Furiously Fast and Red: Sub-second Optical Flaring in V404 Cyg during the 2015 Outburst Peak

TL;DR

This study reports rapid optical flux variability in V404 Cyg during its 2015 outburst, revealing sub-second flaring likely from a compact jet, alongside slower variations with complex origins, across multiple wavelengths.

Contribution

First detailed multi-band, sub-second optical variability analysis of V404 Cyg during its 2015 outburst, linking fast flares to jet emission and exploring the nature of slower variations.

Findings

Fast flares reach luminosities of ~10^{36} erg/s.

Fast flares are stronger in red, slow variations are bluer when brighter.

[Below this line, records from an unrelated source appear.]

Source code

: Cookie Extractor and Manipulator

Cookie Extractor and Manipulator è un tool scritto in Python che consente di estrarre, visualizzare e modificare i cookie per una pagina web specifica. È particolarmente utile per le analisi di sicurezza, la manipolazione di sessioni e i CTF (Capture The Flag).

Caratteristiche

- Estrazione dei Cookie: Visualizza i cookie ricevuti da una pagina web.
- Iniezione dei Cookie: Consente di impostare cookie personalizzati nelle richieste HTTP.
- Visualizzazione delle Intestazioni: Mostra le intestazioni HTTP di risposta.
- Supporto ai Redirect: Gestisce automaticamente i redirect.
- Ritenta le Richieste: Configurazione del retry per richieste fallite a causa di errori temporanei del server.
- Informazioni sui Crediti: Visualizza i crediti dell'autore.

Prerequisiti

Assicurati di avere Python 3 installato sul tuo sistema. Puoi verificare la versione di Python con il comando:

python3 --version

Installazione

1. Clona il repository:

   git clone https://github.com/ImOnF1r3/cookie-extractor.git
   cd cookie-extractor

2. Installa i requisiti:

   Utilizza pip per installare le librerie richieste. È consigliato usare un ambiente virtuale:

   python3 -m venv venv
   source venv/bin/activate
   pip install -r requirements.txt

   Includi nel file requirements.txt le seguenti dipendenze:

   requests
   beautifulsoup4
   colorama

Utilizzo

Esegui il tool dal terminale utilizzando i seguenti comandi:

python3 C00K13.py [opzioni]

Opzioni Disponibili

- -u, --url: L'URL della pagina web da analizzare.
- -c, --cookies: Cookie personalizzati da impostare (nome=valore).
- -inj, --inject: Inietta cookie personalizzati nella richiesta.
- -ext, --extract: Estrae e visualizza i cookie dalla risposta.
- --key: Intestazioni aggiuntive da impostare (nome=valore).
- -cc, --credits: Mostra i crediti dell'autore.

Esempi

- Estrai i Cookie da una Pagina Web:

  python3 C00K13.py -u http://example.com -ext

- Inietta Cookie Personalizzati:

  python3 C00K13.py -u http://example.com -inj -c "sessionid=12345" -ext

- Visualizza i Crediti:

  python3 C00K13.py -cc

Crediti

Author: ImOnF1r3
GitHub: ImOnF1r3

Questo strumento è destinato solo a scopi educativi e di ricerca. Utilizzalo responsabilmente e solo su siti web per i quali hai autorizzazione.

Fast flares are consistent with optically-thin synchrotron emission from a compact jet.

Abstract

We present observations of rapid (sub-second) optical flux variability in V404 Cyg during its 2015 June outburst. Simultaneous three-band observations with the ULTRACAM fast imager on four nights show steep power spectra dominated by slow variations on ~100-1000s timescales. Near the peak of the outburst on June 26, a dramatic change occurs and additional, persistent sub-second optical flaring appears close in time to giant radio and X-ray flaring. The flares reach peak optical luminosities of ~few x 10^{36} erg/s. Some are unresolved down to a time resolution of 24 milliseconds. Whereas the fast flares are stronger in the red, the slow variations are bluer when brighter. The redder slopes, emitted power, and characteristic timescales of the fast flares can be explained as optically-thin synchrotron emission from a compact jet arising on size scales ~140-500 Gravitational radii (with a possible additional contribution by a thermal particle distribution). The origin of the slower variations is unclear. The optical continuum spectral slopes are strongly affected by dereddening uncertainties and contamination by strong H{alpha} emission, but the variations of these slopes follow relatively stable loci as a function of flux. Cross-correlating the slow variations between the different bands shows asymmetries on all nights consistent with a small red skew (i.e., red lag). X-ray reprocessing and non-thermal emission could both contribute to these. These data reveal a complex mix of components over five decades in timescale during the outburst.